Poor rich country
The United Nations has unveiled a new measure of poverty which will look beyond the traditional money-per-day methods used so far. This Multidimensional Poverty Index will include the human development index, gender and other inequalities as well as the concept of well-being to provide a wider spectrum of understanding of how poverty affects lives. Yet, while the experience of poverty is something that India understands all too well, alleviation is another matter altogether. The latest figures show that eight Indian states contain more poor people than 26 African countries. This is testament not just to our massive population but also to our complete failure at coping with the problem. The states of Bihar, Chhattisgarh, Jharkhand, Madhya Pradesh, Orissa, Rajasthan, Uttar Pradesh and West Bengal have 421 million people living in acute poverty while 26 of the poorest African countries have a combined population of 420 million.

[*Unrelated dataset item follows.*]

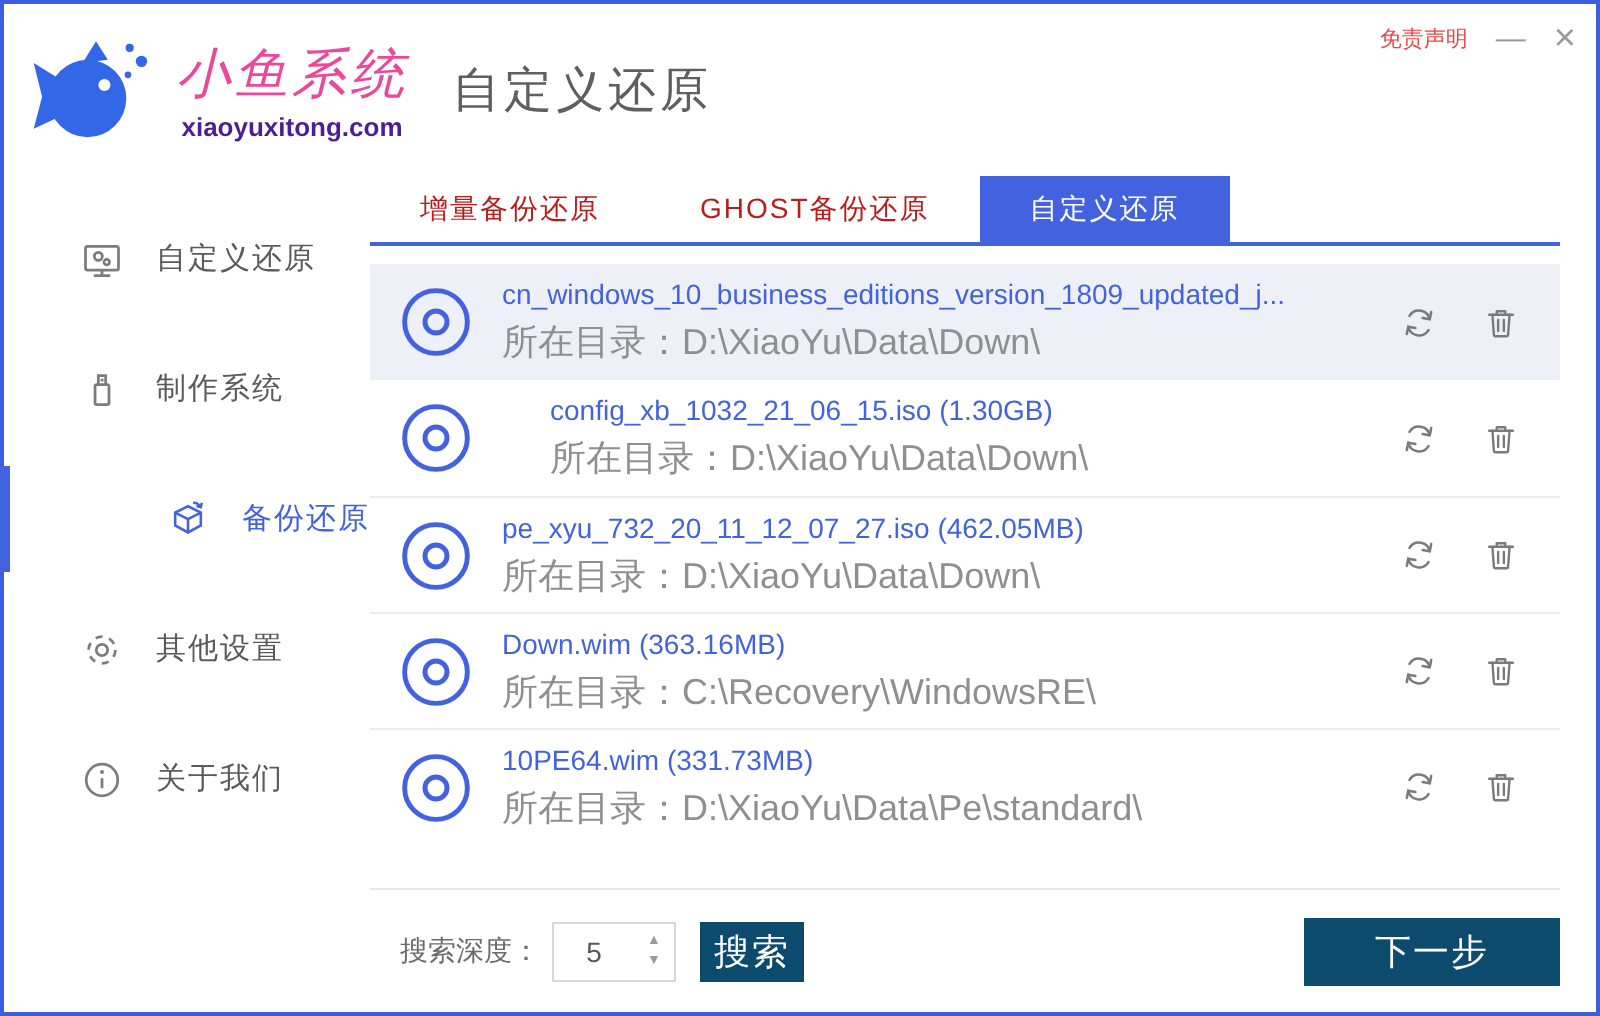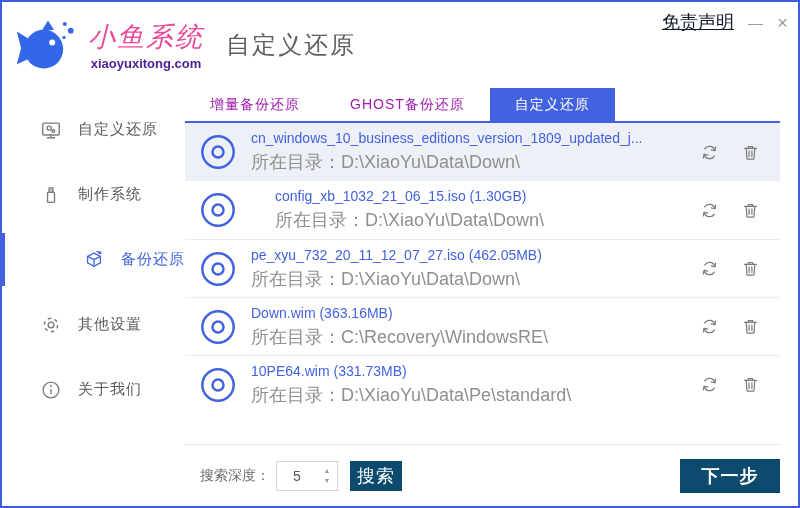"免责声明" .disclaimer { color: #0f172a -> #ef4444; font-size: 18px -> 11px; text-decoration: underline -> none }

It is not, however, only about mind-boggling figures. It is about a consistent failure to take poverty seriously. While it is true that independent India faced a number of daunting challenges since its birth as a nation in 1947 and that success has been achieved in a number of instances, the problem of poverty has only grown. The failure is not just of our political classes or of government and governance although the major chunk of blame must be attributed there. It is also of a collective inability to grapple with what poverty means and how it cripples us. Where we as a people should have demanded governance that worked from the bottom up, we allowed ourselves to get sidetracked into other issues and non-issues.
It is nothing but a matter of shame, for instance, that it took over 60 years to realise that universal, free and compulsory education for children was a must. Had we done it even 20 years ago, imagine how far we would have travelled by now. Similarly, we have not comprehended the significance of social security schemes. They exist throughout the developed world as a way of giving people a leg up when they are down. The NREGA idea came in very late and even now it works by Indian standards at about half-cock.
The British government has decided to cut back on aid to India, given that we have such a large contingent of exported millionaires and billionaires. Perhaps there is one of the biggest riddles of the contemporary Indian situation we contain both the world’s richest and poorest people.